ProcessWithout Nevent AIWith Nevent AI
Review campaign metricsOpen the panel, navigate to the reportOne question to the assistant
Compare with previous campaignsExport multiple campaigns and compare in ExcelOne question to the assistant
Detect anomaliesManual review with no clear methodologyAutomatic analysis with pattern detection
Extract actionable conclusionsNo systemThe assistant synthesizes the findings
  • Nevent account with Nevent Analytics active
  • Nevent AI connected in Claude or ChatGPT
  • “Read-only” access level (sufficient for the diagnosis)
  • Estimated time: 10 minutes
  1. Retrieve the metrics for the problematic campaign — Sofía starts with the concrete data.

    “Give me the full metrics for the ‘Weekend schedule June 20’ campaign: opens, clicks, unsubscribes, bounces and send time”

    The assistant returns: open rate 8.2%, CTR 0.9%, 3 unsubscribes, 12 soft bounces. Send time: Friday 18:45.

  2. Compare with similar campaigns — Data alone says nothing without context.

    “What is the average open rate for my last ten Friday email campaigns?”

    The assistant calculates: 23.4% average.

    “And what was the lowest one before this campaign?”

    The assistant identifies the previous historical minimum: 16.8%, in February.

  3. Analyze the campaign with anomaly detection — Sofía wants to know if the assistant spots something she doesn’t see.

    “Analyze the ‘Weekend schedule June 20’ campaign and tell me if there are any anomalies compared to my usual patterns”

    The assistant identifies three unusual factors: the send time was 45 minutes later than the usual average, the subject line had 72 characters (the average is 48), and the segment included 340 contacts who hadn’t opened emails for more than 90 days.

  4. Dig into each factor — Sofía wants to understand which had the most impact.

    “Of those three factors, can the segment with inactive contacts explain the drop? If I exclude them, what would the estimated open rate be?”
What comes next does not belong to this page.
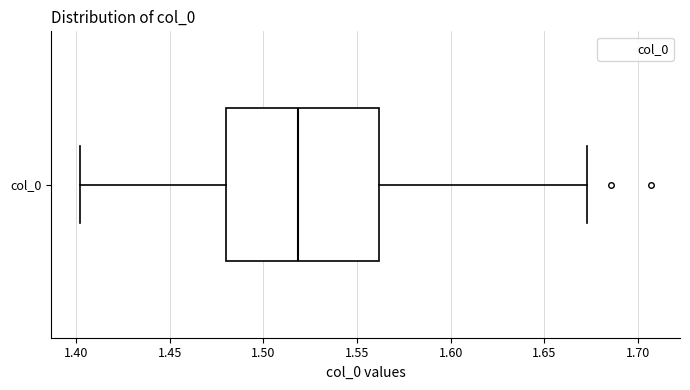

Read this box plot against the x-axis: the position of the median line, the range covered by the box, and the ends of both whiskers. The values are not printed on the chart, so give them approximately, as read against the axis.

median 1.520, box 1.480 to 1.560, whiskers 1.400 to 1.675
    The assistant calculates: excluding the 340 inactive contacts, the open rate for the remaining 2,800 was 14.9%. Still low, but closer to what was expected.

    “Is a 72-character subject line significantly different from the ones that perform well?”
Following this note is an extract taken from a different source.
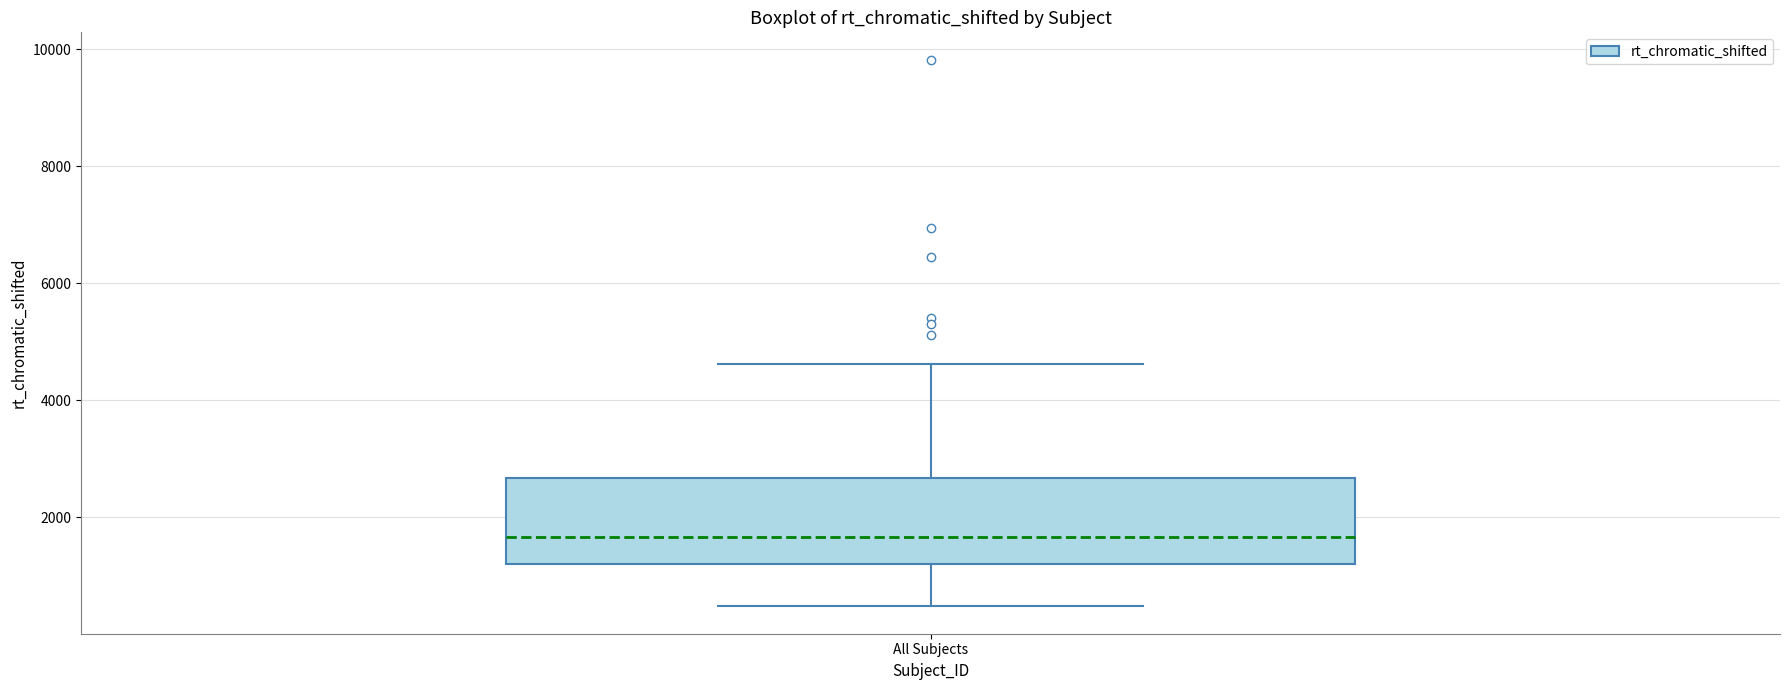

Read this box plot against the y-axis: the position of the median line, the range covered by the box, and the ends of both whiskers. The values are not printed on the chart, so give them approximately, as read against the axis.

median 1600, box 1200 to 2600, whiskers 400 to 4600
    The assistant compares against the best-performing subject lines: the top five have between 38 and 52 characters.

  5. Extract the improvement plan — With the diagnosis clear, Sofía can act.

    “Summarize in three points what I should change in the next Friday campaign to improve the open rate”

    The assistant synthesizes: (1) send before 18:00, (2) keep the subject line under 55 characters, (3) exclude contacts who haven’t opened in more than 60 days from the segment.

  6. Create the improved segment for the next send — Sofía wants to apply the third recommendation right away.

    “Create a segment with my active subscribers excluding those who haven’t opened any email in the last 60 days. Save it as ‘Active last 60 days’”

    The assistant creates the segment: 3,120 people.

The diagnosis is possible thanks to Nevent Analytics, which records the metrics of each campaign and allows historical comparisons. The anomaly detection the assistant performs isn’t magic: it analyzes the specific campaign’s performance against the account’s historical patterns and flags what deviates from the norm.

The practical result is that Sofía doesn’t have to be a data analyst to improve her campaigns. She asks the right questions to the assistant and gets an actionable diagnosis back.

  • This same workflow applies to SMS or WhatsApp campaigns with a low CTR.
  • If the problem isn’t the open rate but the CTR (many people open, few click), the diagnosis focuses on content and call-to-action rather than subject line and segment.
  • For a festival, you can compare the performance of equivalent campaigns between annual editions rather than between weeks.